- **EXTRAIT DU DOCUMENT**:
Affaire Chassard : qu’est-ce que la prévarication ?

Affaire Chassard : qu’est-ce que la prévarication ?

Contrairement à l’Espagne, la France n’a pas encore inscrit le délit de prévarication dans le Code pénal pour sanctionner le manquement de certain.es juges à leurs obligations professionnelles. Jocelyne Chassard nous explique d’où vient ce mot et quelles notions il recouvre. Ne manquez pas son direct ce soir à 20h. sur Canal JAC-K.

Prévarication vient du mot latin praevaricatio, formé du préfixe prae- et de l’adjectif varicus : qui écarte les jambes ; varicus vient lui-même de l’adjectif varus : qui a les jambes tournées en dedans, qui a des jambes torses, cagneuses. C’est pourquoi le verbe praevaricari signifie tout d’abord « marcher de travers, dévier, s’avancer en faisant des crochets ; et dans le domaine agricole il signifie « s’écarter de la ligne droite en labourant ».

Il pouvait aussi avoir un sens religieux : transgresser une loi divine, trahir des obligations religieuses. Et déjà à l’époque de Cicéron à Rome, prévariquer s’utilisait dans le domaine judiciaire pour des juges ou des avocats qui étaient de connivence avec l’accusation dans un procès.

En français, le mot prévarication existe depuis le XIIe siècle et le verbe prévariquer depuis le XVIe siècle : « Se rendre coupable de prévarication, être de connivence avec la partie adverse ; manquer à son devoir, trahir ses obligations, s’écarter de la justice ». Prévaricateur est à la fois un nom commun et un adjectif.

I. Quelles sont les 3 notions qu’il recouvre ?

Le premier sens en français n’est plus du tout en usage : c’est une transgression de la loi divine ou d’un devoir religieux ou le fait de désobéir à une obligation morale.

Le deuxième sens est une OMISSION : c’est le fait de NE PAS FAIRE quelque chose que l’on devrait faire lorsqu’on occupe une fonction publique : c’est un manquement grave aux devoirs d’une fonction, d’une charge publique ou d’un mandat par un fonctionnaire ou un agent public. Ce manquement à des devoirs envers la collectivité se caractérise par l’intentionnalité et la mauvaise foi : la prévarication n’est pas de l’incompétence. Dans le domaine de la justice, qu’elle soit civile, pénale ou administrative, il faut rappeler que les magistrat.es ont une lourde responsabilité car ils et elles rendent la justice « au nom du Peuple français. » Si des juges manquent à leur devoir en OMETTANT sciemment de faire ce qu’ils doivent faire pour rendre la justice, alors ils sont prévaricateurs.

- **ENTRÉES FOURNIES**:
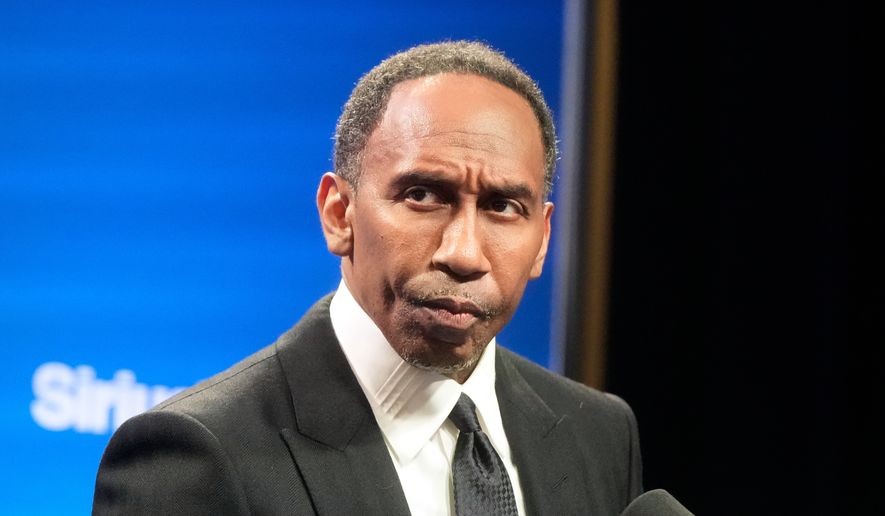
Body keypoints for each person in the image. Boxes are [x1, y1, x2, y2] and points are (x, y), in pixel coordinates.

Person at [92, 41, 642, 515]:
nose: (465, 254)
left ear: (543, 239)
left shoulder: (599, 433)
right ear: (339, 213)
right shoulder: (195, 455)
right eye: (423, 195)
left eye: (502, 206)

- **LISTE DES TÂCHES**:
**A.** Répondez à ces questions d'après l'extrait sur la prévarication :
(i) Depuis quel siècle le mot prévarication existe-t-il en français ?
(ii) Que signifie le verbe praevaricari dans le domaine agricole ?
(iii) Quel pays a déjà inscrit le délit de prévarication dans son Code pénal, contrairement à la France ?
**B.** Reproduisez, s'il vous plaît, le passage de l'extrait sur la prévarication qui commence aux mots « Le premier sens » et s'arrête après les mots « une obligation morale. ».
Les entrées ne sont d'aucune utilité ici.

- **VOS RÉPONSES ÉCRITES**:
**A.**
(i) Depuis le XIIe siècle.
(ii) S'écarter de la ligne droite en labourant.
(iii) L'Espagne.

**B.**
Le premier sens en français n’est plus du tout en usage : c’est une transgression de la loi divine ou d’un devoir religieux ou le fait de désobéir à une obligation morale.